Segment Start: RECORDED DATA
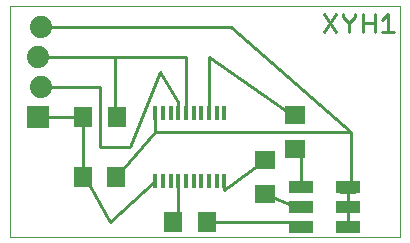
<source format=gtl>
G75*
%MOIN*%
%OFA0B0*%
%FSLAX25Y25*%
%IPPOS*%
%LPD*%
%AMOC8*
5,1,8,0,0,1.08239X$1,22.5*
%
%ADD10C,0.00000*%
%ADD11C,0.01100*%
%ADD12R,0.06299X0.07087*%
%ADD13R,0.07400X0.07400*%
%ADD14C,0.07400*%
%ADD15R,0.07874X0.04331*%
%ADD16R,0.06299X0.07098*%
%ADD17R,0.07098X0.06299*%
%ADD18R,0.01181X0.04724*%
%ADD19C,0.01000*%
D10*
X0004867Y0024750D02*
X0004867Y0101915D01*
X0134985Y0101915D01*
X0134985Y0024750D01*
X0004867Y0024750D01*
D11*
X0109635Y0093300D02*
X0113571Y0099205D01*
X0116080Y0099205D02*
X0116080Y0098221D01*
X0118048Y0096253D01*
X0118048Y0093300D01*
X0118048Y0096253D02*
X0120017Y0098221D01*
X0120017Y0099205D01*
X0122526Y0099205D02*
X0122526Y0093300D01*
X0126462Y0093300D02*
X0126462Y0099205D01*
X0128971Y0097237D02*
X0130939Y0099205D01*
X0130939Y0093300D01*
X0128971Y0093300D02*
X0132908Y0093300D01*
X0126462Y0096253D02*
X0122526Y0096253D01*
X0113571Y0093300D02*
X0109635Y0099205D01*
D12*
X0040378Y0044750D03*
X0029355Y0044750D03*
D13*
X0014367Y0064750D03*
D14*
X0015367Y0074750D03*
X0014367Y0084750D03*
X0015367Y0094750D03*
D15*
X0101993Y0041443D03*
X0101993Y0034750D03*
X0101993Y0028057D03*
X0117741Y0028057D03*
X0117741Y0034750D03*
X0117741Y0041443D03*
D16*
X0070465Y0029750D03*
X0059268Y0029750D03*
X0040465Y0064750D03*
X0029268Y0064750D03*
D17*
X0089867Y0050348D03*
X0099867Y0054152D03*
X0099867Y0065348D03*
X0089867Y0039152D03*
D18*
X0076382Y0043332D03*
X0073823Y0043332D03*
X0071264Y0043332D03*
X0068705Y0043332D03*
X0066146Y0043332D03*
X0063587Y0043332D03*
X0061028Y0043332D03*
X0058469Y0043332D03*
X0055910Y0043332D03*
X0053351Y0043332D03*
X0053351Y0066167D03*
X0055910Y0066167D03*
X0058469Y0066167D03*
X0061028Y0066167D03*
X0063587Y0066167D03*
X0066146Y0066167D03*
X0068705Y0066167D03*
X0071264Y0066167D03*
X0073823Y0066167D03*
X0076382Y0066167D03*
D19*
X0071264Y0066167D02*
X0071264Y0084750D01*
X0099867Y0064750D01*
X0099867Y0065348D01*
X0099867Y0054152D02*
X0101993Y0054152D01*
X0101993Y0041443D01*
X0101993Y0034750D02*
X0101993Y0034152D01*
X0089867Y0039152D01*
X0089867Y0050348D02*
X0076382Y0040348D01*
X0076382Y0043332D01*
X0061028Y0043332D02*
X0061028Y0029750D01*
X0059268Y0029750D01*
X0070465Y0029750D02*
X0101993Y0029750D01*
X0101993Y0028057D01*
X0117741Y0028057D02*
X0117741Y0034750D01*
X0117741Y0039750D01*
X0114867Y0039750D01*
X0117741Y0039750D02*
X0119867Y0039750D01*
X0119867Y0041443D01*
X0117741Y0041443D01*
X0118617Y0041443D01*
X0118617Y0059750D01*
X0053351Y0059750D01*
X0053351Y0066167D01*
X0061028Y0066167D02*
X0061028Y0069750D01*
X0054867Y0079750D01*
X0044867Y0054750D01*
X0034867Y0054750D01*
X0034867Y0074750D01*
X0015367Y0074750D01*
X0014367Y0064750D02*
X0029268Y0064750D01*
X0029355Y0064750D01*
X0029355Y0044750D01*
X0029867Y0044750D01*
X0038351Y0029750D01*
X0053351Y0043332D01*
X0040378Y0044750D02*
X0053351Y0059750D01*
X0063587Y0066167D02*
X0063587Y0084750D01*
X0039867Y0084750D01*
X0039867Y0064750D01*
X0040465Y0064750D01*
X0029867Y0064750D02*
X0029355Y0064750D01*
X0039867Y0084750D02*
X0014367Y0084750D01*
X0015367Y0094750D02*
X0078617Y0094750D01*
X0118617Y0059750D01*
M02*

</source>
Segment End: RECORDED DATA
▸ WHAT YOU WILL DO:
From the first line of the records down through the line containing "X0070465Y0029750D03*", transcribe exactly those lines and no others, both ends kept, pictures dropped.

▸ PROBLEM SOLUTION:
<source format=gtl>
G75*
%MOIN*%
%OFA0B0*%
%FSLAX25Y25*%
%IPPOS*%
%LPD*%
%AMOC8*
5,1,8,0,0,1.08239X$1,22.5*
%
%ADD10C,0.00000*%
%ADD11C,0.01100*%
%ADD12R,0.06299X0.07087*%
%ADD13R,0.07400X0.07400*%
%ADD14C,0.07400*%
%ADD15R,0.07874X0.04331*%
%ADD16R,0.06299X0.07098*%
%ADD17R,0.07098X0.06299*%
%ADD18R,0.01181X0.04724*%
%ADD19C,0.01000*%
D10*
X0004867Y0024750D02*
X0004867Y0101915D01*
X0134985Y0101915D01*
X0134985Y0024750D01*
X0004867Y0024750D01*
D11*
X0109635Y0093300D02*
X0113571Y0099205D01*
X0116080Y0099205D02*
X0116080Y0098221D01*
X0118048Y0096253D01*
X0118048Y0093300D01*
X0118048Y0096253D02*
X0120017Y0098221D01*
X0120017Y0099205D01*
X0122526Y0099205D02*
X0122526Y0093300D01*
X0126462Y0093300D02*
X0126462Y0099205D01*
X0128971Y0097237D02*
X0130939Y0099205D01*
X0130939Y0093300D01*
X0128971Y0093300D02*
X0132908Y0093300D01*
X0126462Y0096253D02*
X0122526Y0096253D01*
X0113571Y0093300D02*
X0109635Y0099205D01*
D12*
X0040378Y0044750D03*
X0029355Y0044750D03*
D13*
X0014367Y0064750D03*
D14*
X0015367Y0074750D03*
X0014367Y0084750D03*
X0015367Y0094750D03*
D15*
X0101993Y0041443D03*
X0101993Y0034750D03*
X0101993Y0028057D03*
X0117741Y0028057D03*
X0117741Y0034750D03*
X0117741Y0041443D03*
D16*
X0070465Y0029750D03*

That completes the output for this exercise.